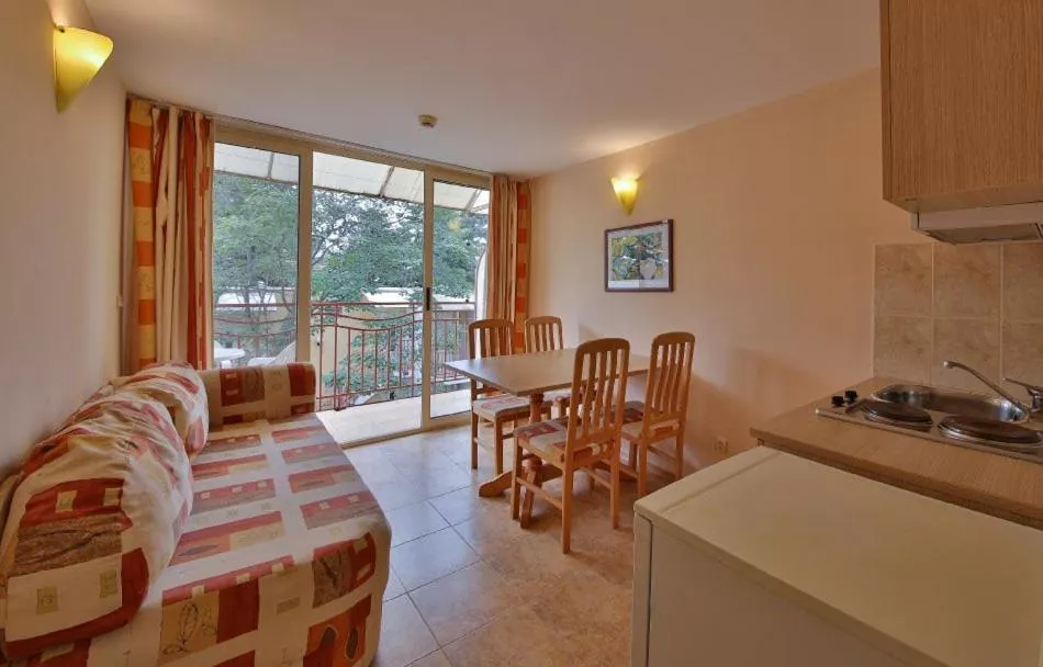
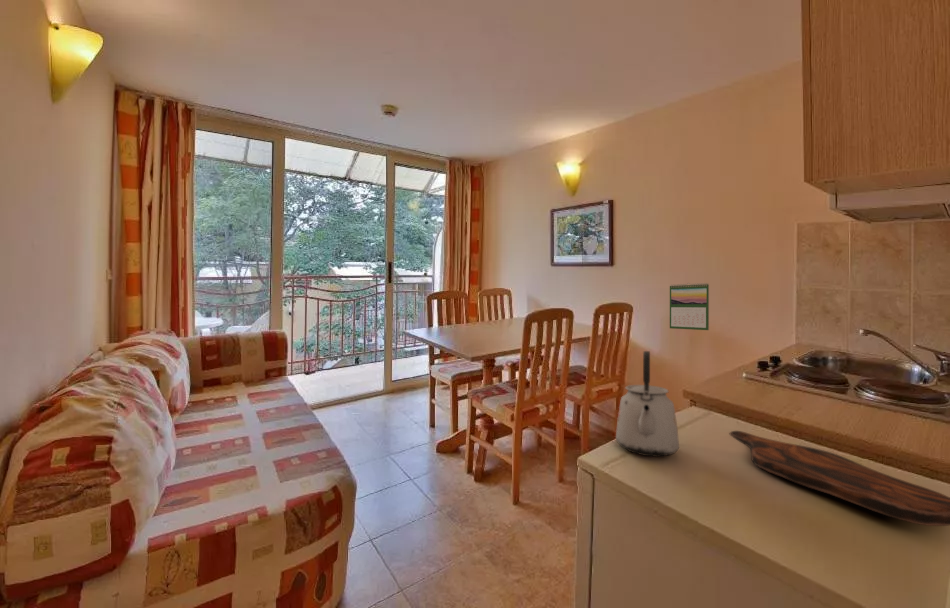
+ kettle [615,350,680,458]
+ cutting board [729,430,950,527]
+ calendar [669,282,710,331]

○ ○ ○

TASK BRIEF: Beginning with the line in which "cutting board [729,430,950,527]" appears, print each remaining line of the listing exactly, the last line included.

ANSWER TO THIS EXERCISE:
+ cutting board [729,430,950,527]
+ calendar [669,282,710,331]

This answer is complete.